Mais aussitôt que la foule voit Jésus, elle est stupéfaite, « les gens couraient pour le saluer. » Vraiment, tout se passe très bien. Et Jésus, en bon rabbin qu’il est, s’informe à son tour de la discussion en cours entre les scribes et ses disciples : « De quoi discutiez-vous avec eux ? »

 

Ce n’est pas long que la réponse se fait entendre. Un pauvre homme qui cherche à obtenir la guérison de son fils se plaint à Jésus de l’impuissance de ses disciples à guérir son enfant.

Sans tarder, Jésus reproche à tous les gens qui sont là, la foule, les scribes et les disciples, de leur manque de foi. « Génération incroyante, combien de temps resterais-je auprès de vous ? »
Depuis un bout de temps déjà, Jésus n’a cessé d’annoncer qu’il était là pour vaincre le mal, pour guérir, pour restaurer l’humanité, mais personne n’arrive à le croire. Son pouvoir de restaurer l’humanité, il va le signifier à nouveau dans la guérison de cet enfant.

 

Dans cette guérison, on peut observer trois démarches qui peuvent très bien nous rejoindre dans nos vies.

Première démarche : la supplication. « Si tu peux quelque chose, viens à notre secours, par compassion envers nous. »
Notre supplication devrait ressembler au cri de ce père qui connaît trop bien la triste situation de son fils.
Nous, nous sommes appelés à reconnaître le triste état de notre humanité, de notre situation personnelle en demandant au Seigneur, comme nous l’avons fait tantôt, de prendre pitié de nous.

 

Deuxième démarche : « Aussitôt, le père de l’enfant s’écria : « Je crois ! Viens au secours de mon manque de foi ! »
Comme il est vrai et émouvant le cri de ce père. Il crie en même temps son désir et son impuissance, il crie en même temps sa volonté de s’en remettre à Jésus et les limites de sa confiance.
Rappelons-nous que c’est à cause de leur manque de foi que les disciples ne sont pas arrivés à guérir l’enfant.
Un jour, ils diront à Jésus « Augmente en nous la foi ». (Luc 17,5)

 

Troisième démarche : la prière.
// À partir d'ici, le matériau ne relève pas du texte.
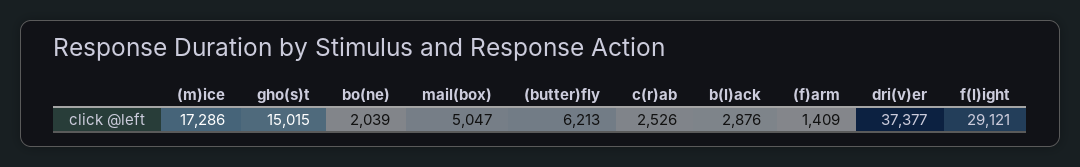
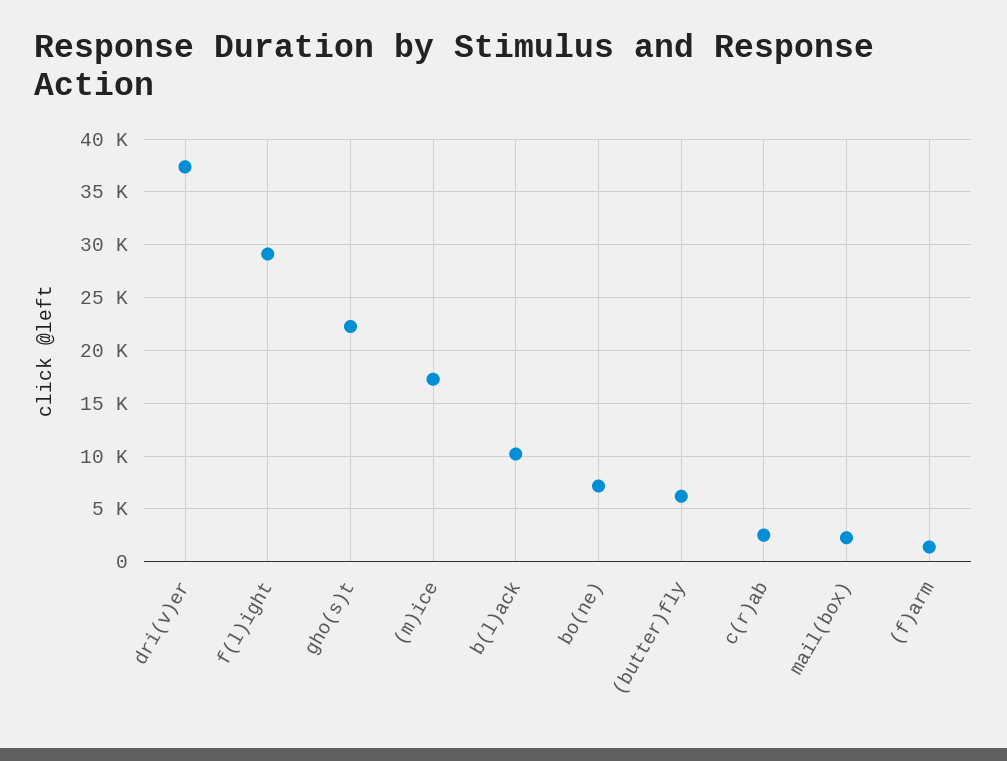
gho(s)t: 15015 -> 22000
bo(ne): 2039 -> 7000
mail(box): 5047 -> 2000
b(l)ack: 2876 -> 10000

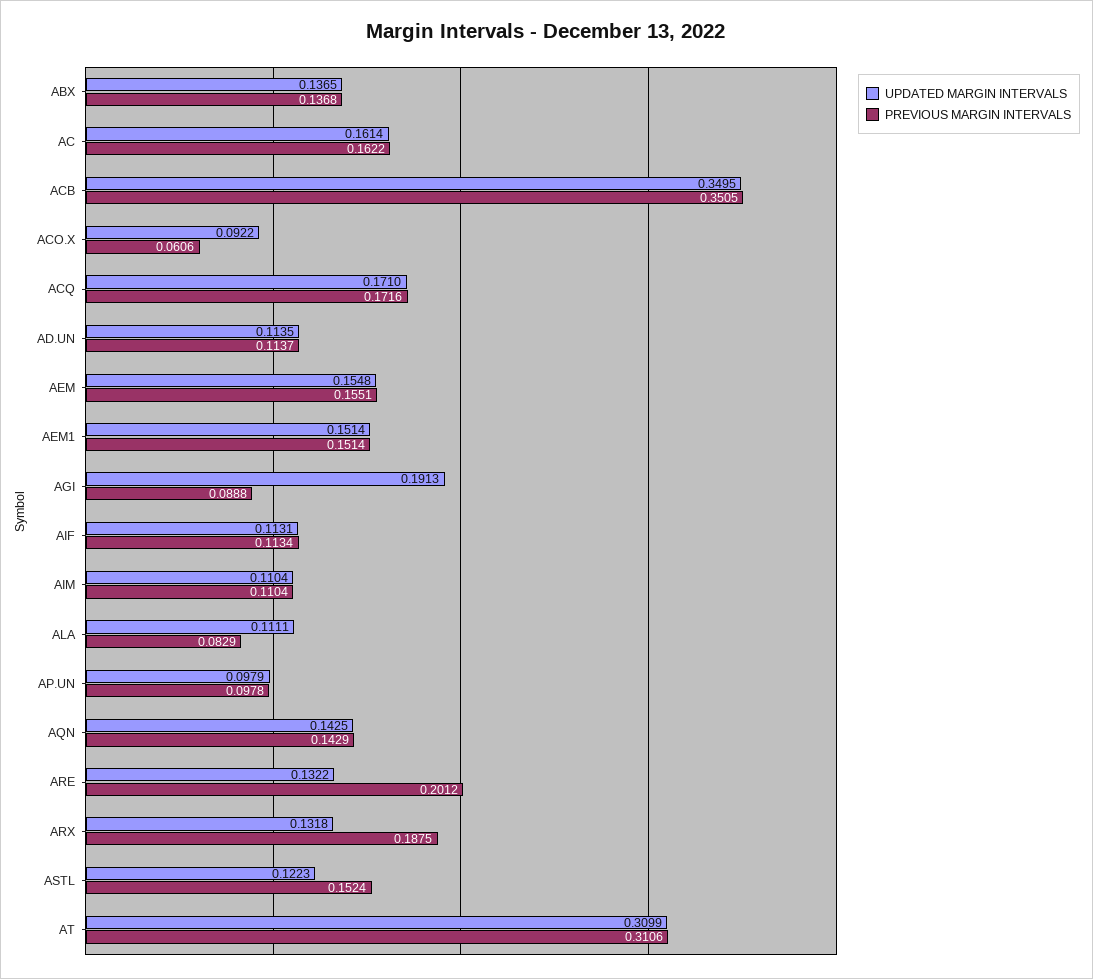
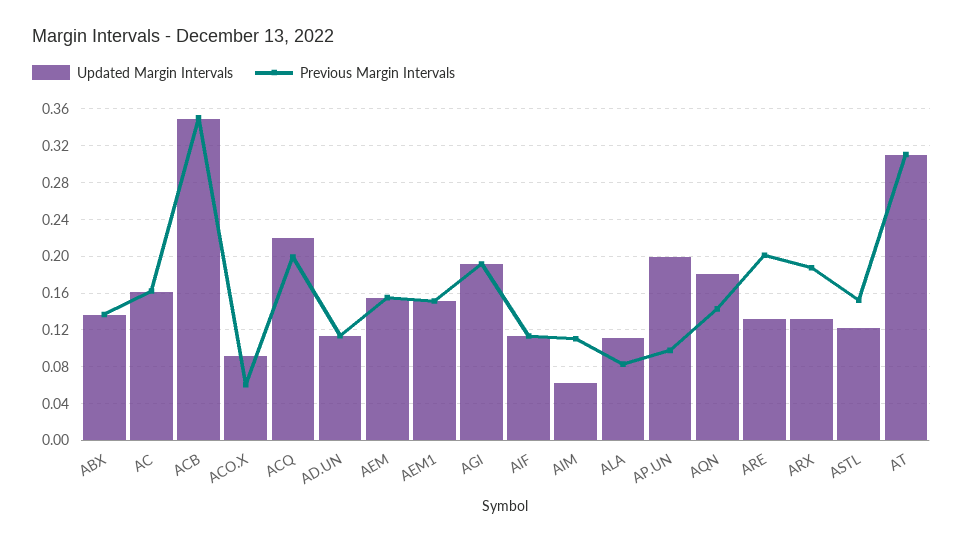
UPDATED MARGIN INTERVALS, ACQ: 0.171 -> 0.22
PREVIOUS MARGIN INTERVALS, ACQ: 0.1716 -> 0.2
PREVIOUS MARGIN INTERVALS, AGI: 0.0888 -> 0.19
UPDATED MARGIN INTERVALS, AIM: 0.1104 -> 0.06
UPDATED MARGIN INTERVALS, AP.UN: 0.0979 -> 0.2
UPDATED MARGIN INTERVALS, AQN: 0.1425 -> 0.18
À ses disciples qui l’interrogent sur leur impuissance à guérir l’enfant, Jésus répond : « Cette espèce-là, rien ne peut la faire sortir, sauf la prière. »
La prière que nous exprimons, en tout temps, en tous lieux et en toutes circonstances, c’est elle qui nous permet de demeurer dans la foi, de croire en la présence de Dieu, de saisir que Jésus est vainqueur du mal et de la mort.

 

C’est bien ce que vient de nous dire l’évangile : « Mais Jésus, lui saisissant la main, le releva, et il se mit debout. »
Ces mots « relever » et « debout », Saint Marc les utilisera à nouveau pour exprimer la résurrection de Jésus. C’est par la puissance de la résurrection du Christ que notre humanité est restaurée.

« Notre Sauveur, le Christ Jésus, a détruit la mort : il a fait resplendir la vie par l’Évangile »  [1]

[1] Acclamation de l’évangile de ce jour.